Okay so the majority of atheists believe God does exist....Big Grin

(March 18, 2015 at 6:58 pm)Tonus Wrote: I actually believe that god does not exist. I don't claim it very often because I am comfortable admitting that I cannot prove that god does not exist. As I point out from time to time, this is an issue that can be settled easily enough if anyone produces an actual god. And to be honest, if everyone who ever professed belief in god always seemed to describe the exact same god, then that by itself would be a pretty compelling bit of evidence. But not only have humans claimed belief in hundreds of gods (if not thousands, or even millions) over the course of our history, even the relative few that have been distilled over the centuries are viewed in thousands of different ways-- some compatible, some completely opposed.

I don't think the theist is asking me to believe that "a" god exists, or some powerful creative being exists. He is asking me to believe that his specific god... no, his specific version of his specific god exists. That's a pretty high hurdle to clear, and few even bother to attempt it, preferring to make one assertion after another instead. But the resolution to the problem remains quite simple: you get god to show up, and I won't have a reason to disbelieve.

Tonus,

You call yourself an atheist so it would hardly come as a surprise to anyone that you believe God doesn't exist. I can't prove God does exist but I can and have offered evidence in favor of my opinion. The God I believe in is the God of theism.

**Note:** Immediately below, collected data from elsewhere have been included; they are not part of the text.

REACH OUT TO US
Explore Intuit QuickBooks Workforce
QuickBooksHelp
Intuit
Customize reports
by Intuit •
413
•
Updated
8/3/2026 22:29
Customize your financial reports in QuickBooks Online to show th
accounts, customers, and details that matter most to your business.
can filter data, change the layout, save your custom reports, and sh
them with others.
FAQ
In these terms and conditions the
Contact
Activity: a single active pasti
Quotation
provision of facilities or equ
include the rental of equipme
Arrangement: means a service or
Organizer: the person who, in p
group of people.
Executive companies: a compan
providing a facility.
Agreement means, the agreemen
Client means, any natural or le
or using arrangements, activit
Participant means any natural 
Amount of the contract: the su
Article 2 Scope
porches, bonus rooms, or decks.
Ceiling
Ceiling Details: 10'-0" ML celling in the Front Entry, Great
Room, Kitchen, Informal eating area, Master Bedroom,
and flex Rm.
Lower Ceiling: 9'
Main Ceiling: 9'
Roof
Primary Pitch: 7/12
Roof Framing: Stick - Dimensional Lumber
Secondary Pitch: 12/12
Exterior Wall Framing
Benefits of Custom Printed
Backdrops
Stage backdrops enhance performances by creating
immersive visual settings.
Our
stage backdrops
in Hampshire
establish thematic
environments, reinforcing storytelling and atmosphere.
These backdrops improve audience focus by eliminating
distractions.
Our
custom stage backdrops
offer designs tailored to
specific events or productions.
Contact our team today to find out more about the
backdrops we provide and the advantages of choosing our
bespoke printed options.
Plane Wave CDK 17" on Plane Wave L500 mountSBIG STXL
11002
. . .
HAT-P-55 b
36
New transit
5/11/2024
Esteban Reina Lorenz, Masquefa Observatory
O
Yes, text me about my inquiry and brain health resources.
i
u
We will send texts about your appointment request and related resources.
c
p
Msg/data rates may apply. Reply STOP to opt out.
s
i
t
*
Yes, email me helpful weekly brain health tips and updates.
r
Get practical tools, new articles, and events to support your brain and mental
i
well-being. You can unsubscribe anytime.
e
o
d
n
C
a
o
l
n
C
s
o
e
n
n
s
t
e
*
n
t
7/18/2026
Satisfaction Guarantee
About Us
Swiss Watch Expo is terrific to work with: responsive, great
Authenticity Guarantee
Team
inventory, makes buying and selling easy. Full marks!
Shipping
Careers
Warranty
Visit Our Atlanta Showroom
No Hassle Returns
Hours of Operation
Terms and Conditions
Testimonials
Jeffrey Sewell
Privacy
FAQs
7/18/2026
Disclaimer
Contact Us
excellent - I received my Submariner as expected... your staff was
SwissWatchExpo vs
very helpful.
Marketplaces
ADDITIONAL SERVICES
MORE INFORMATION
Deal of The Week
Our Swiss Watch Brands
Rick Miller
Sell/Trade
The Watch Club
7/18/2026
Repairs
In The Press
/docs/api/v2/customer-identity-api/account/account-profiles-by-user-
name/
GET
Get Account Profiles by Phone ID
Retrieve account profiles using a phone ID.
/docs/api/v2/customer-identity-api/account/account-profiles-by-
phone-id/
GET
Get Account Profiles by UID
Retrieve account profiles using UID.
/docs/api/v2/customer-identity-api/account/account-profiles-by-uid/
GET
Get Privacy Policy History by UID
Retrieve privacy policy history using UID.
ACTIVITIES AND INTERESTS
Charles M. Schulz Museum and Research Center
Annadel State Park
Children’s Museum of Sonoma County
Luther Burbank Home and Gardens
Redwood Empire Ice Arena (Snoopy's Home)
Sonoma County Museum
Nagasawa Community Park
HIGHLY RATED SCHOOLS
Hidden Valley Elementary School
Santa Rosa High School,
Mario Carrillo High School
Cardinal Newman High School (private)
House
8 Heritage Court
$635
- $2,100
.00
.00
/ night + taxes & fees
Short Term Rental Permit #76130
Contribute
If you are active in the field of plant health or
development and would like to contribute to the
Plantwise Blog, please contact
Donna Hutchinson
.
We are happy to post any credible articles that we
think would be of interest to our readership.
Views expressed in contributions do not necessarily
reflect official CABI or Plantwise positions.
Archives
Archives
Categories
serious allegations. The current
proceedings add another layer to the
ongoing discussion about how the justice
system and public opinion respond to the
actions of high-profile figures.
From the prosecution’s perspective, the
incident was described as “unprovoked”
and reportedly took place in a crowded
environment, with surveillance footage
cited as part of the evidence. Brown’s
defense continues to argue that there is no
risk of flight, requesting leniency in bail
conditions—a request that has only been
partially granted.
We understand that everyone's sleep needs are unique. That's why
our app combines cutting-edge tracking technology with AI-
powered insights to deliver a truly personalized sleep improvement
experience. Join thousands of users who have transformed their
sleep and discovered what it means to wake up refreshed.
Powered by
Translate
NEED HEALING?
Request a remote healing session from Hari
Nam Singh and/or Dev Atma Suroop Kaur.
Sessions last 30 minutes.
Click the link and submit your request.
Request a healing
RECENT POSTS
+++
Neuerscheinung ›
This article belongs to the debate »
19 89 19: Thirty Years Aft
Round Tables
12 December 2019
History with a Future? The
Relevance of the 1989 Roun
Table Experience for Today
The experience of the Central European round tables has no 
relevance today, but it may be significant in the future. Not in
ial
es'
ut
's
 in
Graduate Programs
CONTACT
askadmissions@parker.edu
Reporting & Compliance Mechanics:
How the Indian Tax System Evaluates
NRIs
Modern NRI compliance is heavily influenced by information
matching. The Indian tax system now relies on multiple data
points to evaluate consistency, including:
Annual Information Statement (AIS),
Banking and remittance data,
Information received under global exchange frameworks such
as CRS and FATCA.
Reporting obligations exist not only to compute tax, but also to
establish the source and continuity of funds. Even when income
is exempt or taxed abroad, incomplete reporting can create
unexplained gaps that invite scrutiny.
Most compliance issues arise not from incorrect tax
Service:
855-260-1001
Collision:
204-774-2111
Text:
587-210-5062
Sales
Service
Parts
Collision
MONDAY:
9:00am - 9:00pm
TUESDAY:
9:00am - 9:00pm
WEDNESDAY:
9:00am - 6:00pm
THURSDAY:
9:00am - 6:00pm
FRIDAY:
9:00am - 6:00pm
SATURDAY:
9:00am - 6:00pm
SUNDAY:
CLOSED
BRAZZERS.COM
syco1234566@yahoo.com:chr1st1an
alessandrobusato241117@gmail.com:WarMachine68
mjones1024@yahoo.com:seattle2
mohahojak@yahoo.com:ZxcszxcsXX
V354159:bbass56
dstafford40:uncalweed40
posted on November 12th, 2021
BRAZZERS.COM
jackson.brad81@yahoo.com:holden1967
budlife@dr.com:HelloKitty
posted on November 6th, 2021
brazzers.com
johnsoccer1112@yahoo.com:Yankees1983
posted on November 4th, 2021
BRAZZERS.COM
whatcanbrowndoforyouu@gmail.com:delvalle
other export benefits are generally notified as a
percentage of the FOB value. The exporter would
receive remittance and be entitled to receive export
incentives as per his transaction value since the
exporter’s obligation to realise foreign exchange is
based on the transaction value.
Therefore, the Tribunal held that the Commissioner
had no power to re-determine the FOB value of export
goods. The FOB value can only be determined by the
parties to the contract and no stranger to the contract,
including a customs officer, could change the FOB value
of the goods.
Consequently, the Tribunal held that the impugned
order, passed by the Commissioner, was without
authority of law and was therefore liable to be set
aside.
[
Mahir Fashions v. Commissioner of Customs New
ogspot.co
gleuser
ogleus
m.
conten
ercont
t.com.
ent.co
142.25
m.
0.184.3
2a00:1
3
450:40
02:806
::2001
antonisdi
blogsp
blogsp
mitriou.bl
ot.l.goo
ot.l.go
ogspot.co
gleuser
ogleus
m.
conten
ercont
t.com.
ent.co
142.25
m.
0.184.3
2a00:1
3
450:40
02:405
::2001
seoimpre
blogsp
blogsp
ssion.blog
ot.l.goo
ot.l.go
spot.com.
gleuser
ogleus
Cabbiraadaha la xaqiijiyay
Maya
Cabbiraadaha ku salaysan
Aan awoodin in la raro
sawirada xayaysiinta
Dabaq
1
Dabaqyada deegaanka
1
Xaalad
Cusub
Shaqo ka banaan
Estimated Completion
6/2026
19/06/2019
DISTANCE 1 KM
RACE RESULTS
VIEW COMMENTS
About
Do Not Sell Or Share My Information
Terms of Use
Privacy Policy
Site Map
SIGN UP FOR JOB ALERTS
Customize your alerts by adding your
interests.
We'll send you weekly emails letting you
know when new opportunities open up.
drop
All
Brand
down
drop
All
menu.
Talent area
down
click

The point is if neither side has enough evidence to prove their point then all the two sides have is a difference of opinion. If its reasonable to have the opinion God doesn't exist minus conclusive proof isn't it just as reasonable to believe God does exist minus conclusive proof? There is no reason for either side to act as if the other side are imbeciles or can't see the obvious or compare belief in the existence of God to mythical characters no sane people believe in.